Parlant de pépin technique, une intervention a été nécessaire lorsqu’un coureur a freiné à l’approche du demi-tour. Il amorçait son virage quand son boyau arrière sur roue pleine a déjanté. Il n’est pas tombé, mais la roue ne tournait plus et il a fallu la changer. J’ai donc eu l’occasion de me familiariser avec le merveilleux monde des vélos de contre-la-montre. Ceci comprend : des dropouts horizontaux qui s’ouvrent vers l’arrière comme sur la piste (sauf qu’il y a un dérailleur en sus pour compliquer la tâche), un cadre avec très peu de tolérance entre le pneu et tube de selle profilé et un frein très mal placé sous le boitier de pédalier et donc les patins touchent presque la jante en position ouverte… Une fois la roue en place et bien serrée, les patins de freins s’étaient déplacés et frottaient sur le pneu! Il a fallu les replacer avec doigts avant de relancer le cycliste. Le coureur japonais qui attendait que je termine a été très poli et indulgent, mais il a bien dû perdre au moins 45 secondes de par mon incompétence en mécanique contre-la-montre sous stress.

Milieu de journée plutôt calme qui a permis de travailler un peu à un autre projet spécial super secret pour l’an prochain. Une sortie de vélo vers le départ de l’étape de Malartic a vite été reléguée aux oubliettes lorsque l’avertissement de veille d’orage violent a été reçu sur le téléphone. On apprend de nos erreurs (voir blogue 2016).

Orage violent il y eut, ce qui a fait en sorte que le comité technique a pris la décision extraordinaire de retarder le départ de l’étape pour laisser passer la flotte. Le précédent orage 45 minutes plus tôt avait renversé quelques arbres et en avait incendié un autre sur le parcours! Bonne décision. Étape sans histoire, légèrement humide, ce qui causa une éruption de mousse blanche dans un cuissard mal rincé à l’arrière du peloton. Ça aura fait jaser dans notre voiture! La lasagne-césar-pain à l’ail de Malartic était une fois de plus délicieuse. Ah, j’allais oublier les hot-dogs avant l’étape! Délicieux aussi et sans éructation sur le radio-tour!


Last early alarm clock of the week for the technical committee. The ITT starts at 8:50. We were therefore at the start line at 7:00 to make sure everything was set. On my side, I am pretty proud of my lady-like multitasking. I put up a sign on the course to warn motorcycles about the U-turn, I was handling the stopwatch at the U-turn, calculating split times, announcing said time on the radio and I was handling a neutral service pit box in case of a mechanical mishap.
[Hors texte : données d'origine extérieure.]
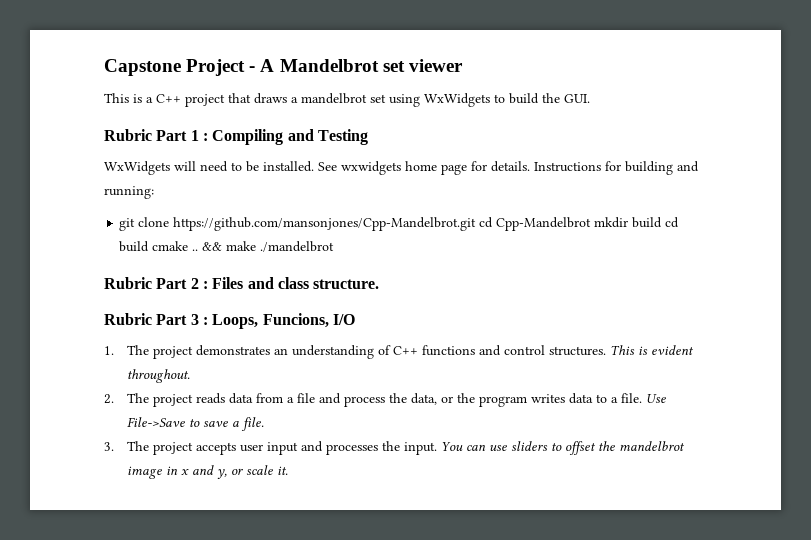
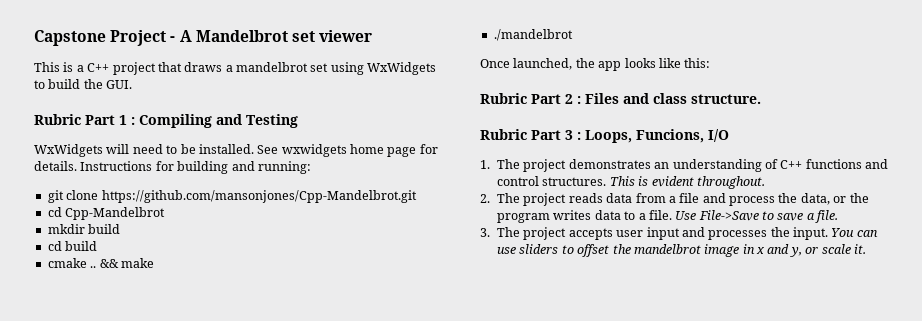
(477, 224) none -> (417, 196) //
(592, 224) none -> (166, 213) //
(663, 222) none -> (121, 229) //
(150, 246) none -> (98, 246) //
(257, 246) none -> (154, 263) //
(335, 246) none -> [480,58,711,71] // Once launched, the app looks like this:

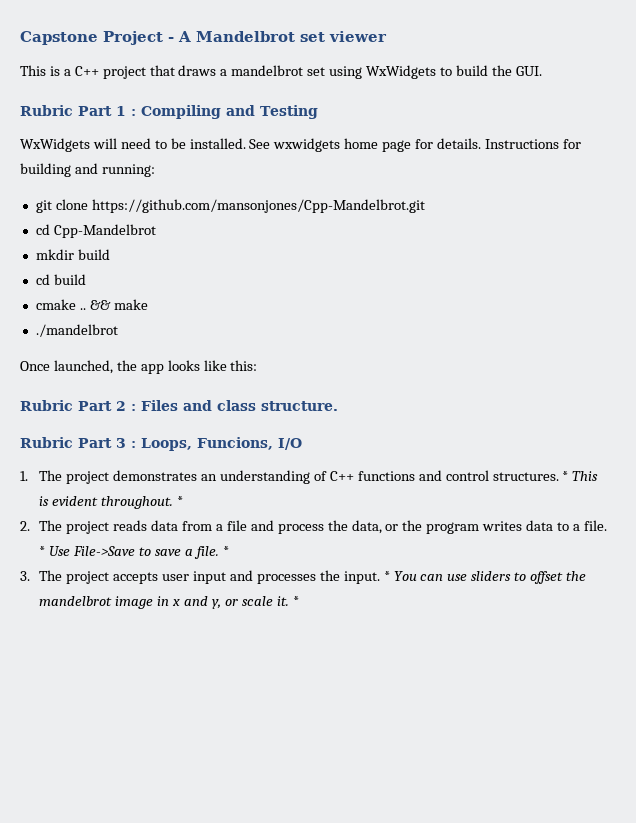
(607, 181) none -> [562,471,569,481] *
(765, 182) none -> [177,496,184,506] *
(672, 215) none -> [39,546,46,556] *
(839, 216) none -> [222,546,229,556] *
(829, 233) none -> [383,571,390,581] *
(866, 249) none -> [292,596,299,606] *

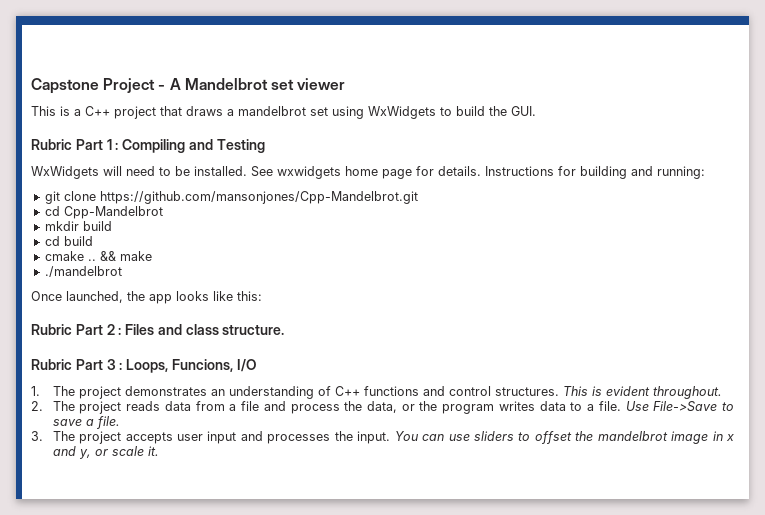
[562,471,569,481] * -> (559, 391) none
[177,496,184,506] * -> (722, 392) none
[39,546,46,556] * -> (621, 406) none
[222,546,229,556] * -> (120, 422) none
[383,571,390,581] * -> (391, 437) none
[292,596,299,606] * -> (159, 451) none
Speaking of mishap, I had to service a rider when he braked and started to turn. His rear tubular fell off the disc wheel. He did not crash, but his wheel was blocked in the frame and needed to be changed. I got the opportunity to familiarize myself with the wonderful world of time trial bikes and their intricacies: horizontal dropouts opening towards the rear just like a track bike (except there is derailleur in the way as well), a frame with very tight tolerance between the rear tire and the aero-shaped tube, and very badly positioned rear brake under the bottom bracket with the brake pads almost touching the rim in normal position… Once the wheel was in place and tight, the brake pads were crooked and rubbing on the tire. I had to reach with my fingers and rotate them so the wheel was freely rotating. The Japanese rider was very kind and patient with me and probably lost 45 seconds because of my lack of under-pressure mechanic experience on TT bikes.

Mid day was calm and I was able to work on another super special top secret project for next year. A bike ride to the start of tonight’s stage in Malartic was quickly cancelled when I received a notification for violent thunderstorm in the area. We learn from our mistakes (see the 2016 blog).

And violent thunderstorm there was. The decision was made to delay the start to let a storm hit us before the start. The previous storm 45 minutes earlier had broken a few trees on the course and even set one on fire! Good call! The stage was eventless and wet, which caused a foam eruption from a badly rinsed bib short at the back of the back. It made our day in the car! The lasasgna, ceasar salad and garlic bread in Malartic was again delicious. Oh, and I almost forgot about the hot dogs before the stage. Delicious as well and burp-free on the radio-tour!